The Language Of Loaf

ants

I’m not sitting here doing absolutely nothing, even if that’s how it looks. I’m drinking coffee, listening to the mimosa trees buzz with bees, and watching the ants.

Our garden seems to be home to millions of them every year. Most people count them as a pest – as I’m sure they are – but they make fascinating viewing. A two-lane ant highway is currently marching resolutely across the back terrace, the outbound ones empty, those returning each carrying a seed, a husk, or a piece of twig. I’m sure none of them know why they’re doing it, but they do it just the same. I love work – as the saying goes – I could watch it all day.

I’ve recently taken up a little online project – just for interest, not for income – that’s put me back into ant mode for a while, too. I didn’t think that it would; technical blog posts? I can knock one of those out in ten minutes, surely? Yes, I probably can, it’s just hard to pin down which ten minutes those were among the last two hours of rebooting, clearing caches, finding a working USB lead, letting the dog out, trying to remember passwords, throwing away non-working biros, letting the dog back in, answering the phone to persistent Vodafone salesmen, emptying spam folders and all the rest.

I was once a chap who ‘knew about computers’, you see, but that one-size-fits-all occupation has long since become impossible. These days I have to pick out a few tasty-looking fruits to concentrate on in the ever-growing forest of internet programming and web design, where once I knew the forest end to end. So that’s what I’ve done. The last straw, that sent me out here to gaze at Vespoidea for a while, was getting stuck designing a fictitious online registration form to use in a tutorial piece.

It’s proving tricky. Gender, to begin with, once upon a time used to be easy. Now, it seems, there are as many options and submenus as there are in setting up a Windows share – and just as much chance of ending up with nobody talking to you. So I decided, for the purposes of the example, that I could exclude that field and thus skip those dangerous grounds for the calmer pastures of Occupation.

And now I’m stuck again.

Long ago when I was a youngster (yes, yes, and horses were still fish, I know) I seem to recall that the available occupation options among adults were working, unemployed, housewife or retired. Everyone I had ever met fitted into one of these slots, or was dead. But now I’m not so sure. The forest has spread.

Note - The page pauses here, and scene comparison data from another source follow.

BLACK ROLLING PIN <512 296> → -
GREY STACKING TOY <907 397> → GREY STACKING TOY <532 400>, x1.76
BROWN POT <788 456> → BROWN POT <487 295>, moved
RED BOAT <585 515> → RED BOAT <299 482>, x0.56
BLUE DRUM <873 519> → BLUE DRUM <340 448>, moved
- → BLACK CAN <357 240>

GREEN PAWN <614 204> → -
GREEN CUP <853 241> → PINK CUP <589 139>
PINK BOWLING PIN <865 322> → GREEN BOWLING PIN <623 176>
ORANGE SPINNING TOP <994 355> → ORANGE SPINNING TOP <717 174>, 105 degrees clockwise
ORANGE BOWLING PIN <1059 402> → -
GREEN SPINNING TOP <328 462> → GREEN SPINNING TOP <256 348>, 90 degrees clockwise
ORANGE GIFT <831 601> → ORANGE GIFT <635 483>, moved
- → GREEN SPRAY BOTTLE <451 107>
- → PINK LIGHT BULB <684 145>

Modern life has thrown up all sorts of possibilities outside of the corporate yolk. In addition to those who are filthy rich, there are people who don’t work because they care for others, those building a business which doesn’t yet pay them (and maybe never will), some taking internships in the vague hope of future employment, yet more off to gain experience abroad. There are hard-working but as yet unpublished authors, unexhibited artists and unpatented inventors. Here in Spain, a depressing number work on long after their crippled employer has stopped paying them, in the vain hope of some financial miracle saving their jobs. What selection would they choose to make from my humble little pull-down menu?

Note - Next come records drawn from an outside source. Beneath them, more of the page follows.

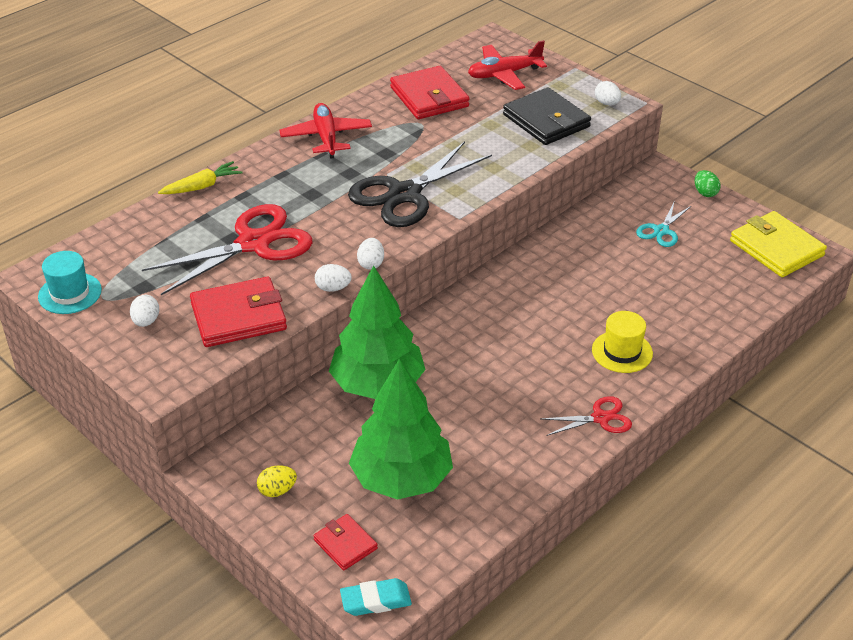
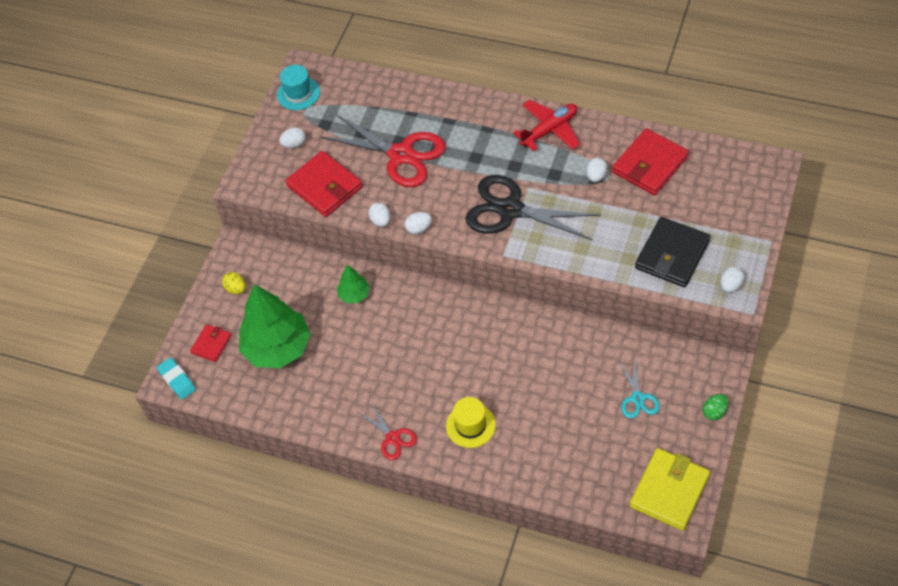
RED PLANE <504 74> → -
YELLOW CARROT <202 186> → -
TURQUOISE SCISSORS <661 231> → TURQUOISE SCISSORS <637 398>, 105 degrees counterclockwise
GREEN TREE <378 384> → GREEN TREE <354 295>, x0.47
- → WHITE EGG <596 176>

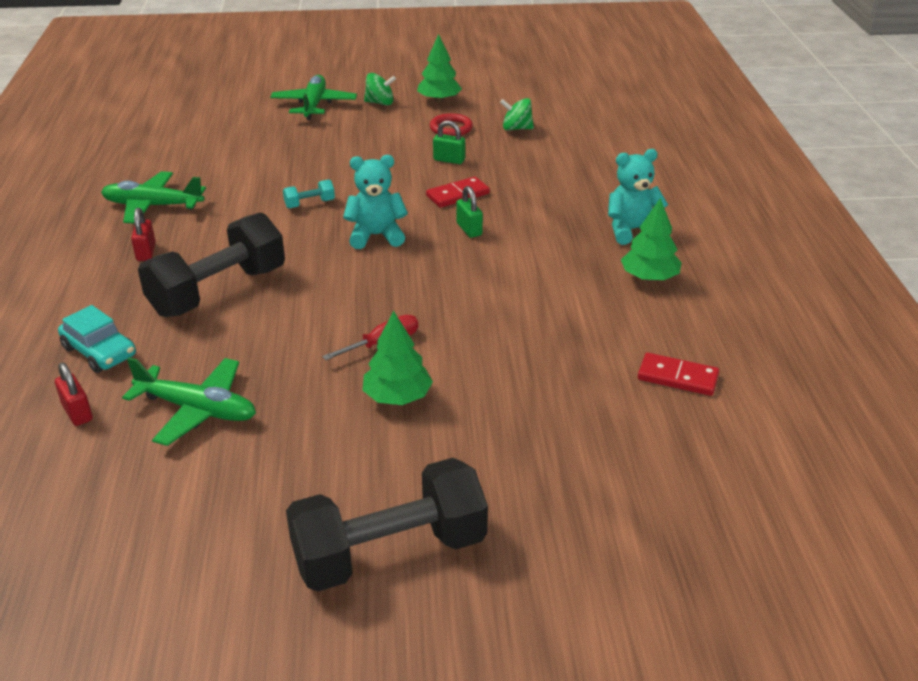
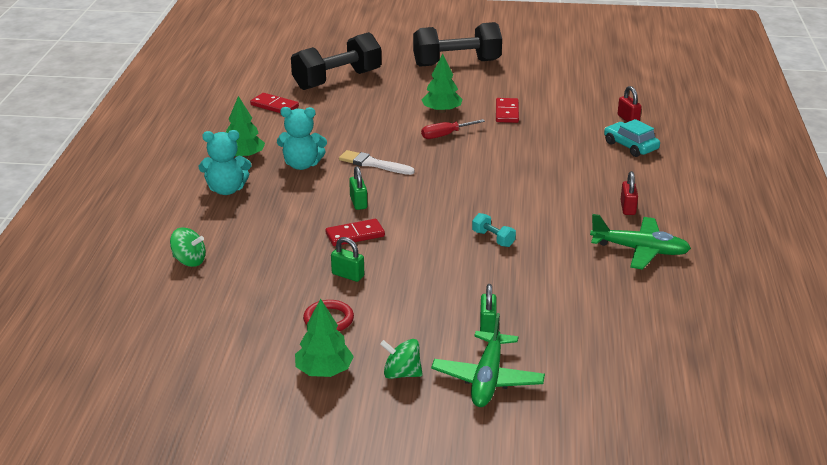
GREEN SPINNING TOP <516 128> → GREEN SPINNING TOP <189 261>, moved
TURQUOISE TEDDY BEAR <376 236> → TURQUOISE TEDDY BEAR <302 165>, moved
TURQUOISE DUMBBELL <309 204> → TURQUOISE DUMBBELL <493 239>, 60 degrees clockwise
BLACK DUMBBELL <218 291> → BLACK DUMBBELL <337 80>, moved
GREEN PLANE <197 410> → -
- → RED DOMINO <507 112>
- → WHITE BRUSH <373 164>
- → GREEN PADLOCK <487 325>

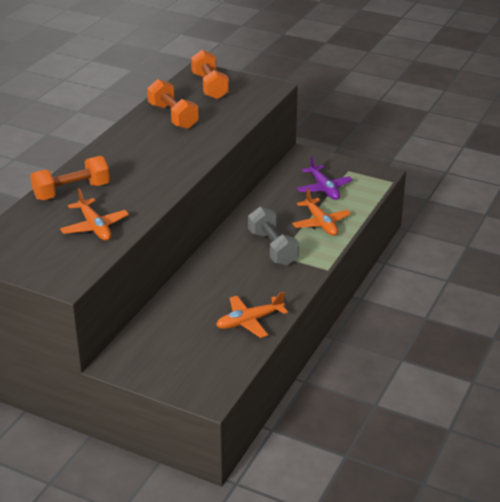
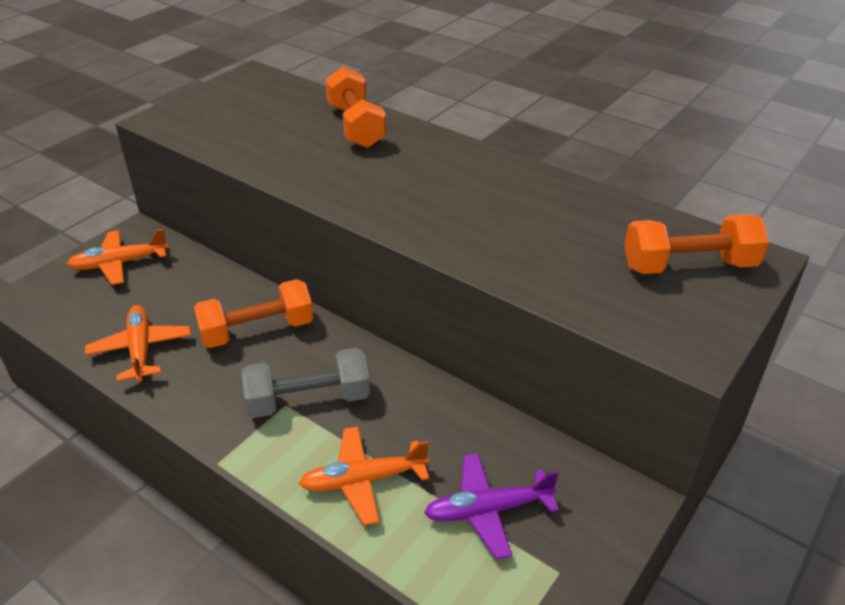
ORANGE DUMBBELL <173 116> → ORANGE DUMBBELL <257 330>, moved
ORANGE PLANE <95 227> → ORANGE PLANE <119 263>, moved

And what about a loafer like me who’s emigrated to the rural wilds of a foreign land? I suppose I’m unemployed, but that has a subtle and unpleasant overtone of “can’t get work in his field”, which hopefully is not true. Resting? That’s the province of the Thespian, and trust me, that is so not me. Early retired? That sort of implies I’ll never work again, or that I’m loaded. The former may or may not be true, the latter hilariously off the mark. What, then, is the right term to use for the gainfully self-unemployed? I worked hard for many a year, until my fag-packet maths suggested I’d done enough to carry on a modest existence without working too hard or seeking a handout. After a long innings, I wasn’t dismissed; I suppose I declared.

So maybe I’ll throw in the towel with Occupation, too. After all, this form is just a tutorial example. I’m sure nobody will mind if I skip those fields altogether and move on instead to questions that are more clear cut and uncontentious, like ethnic background, social status or religious leanings.

I imagine the ants will still be here, working, when I get back. I don’t think I’ll be long.

 

 

 

2 thoughts on “The Language Of Loaf

  1. Know exactly where you are coming from Phil

    “Early retired? That sort of implies I’ll never work again, or that I’m loaded. The former may or may not be true, the latter hilariously off the mark.”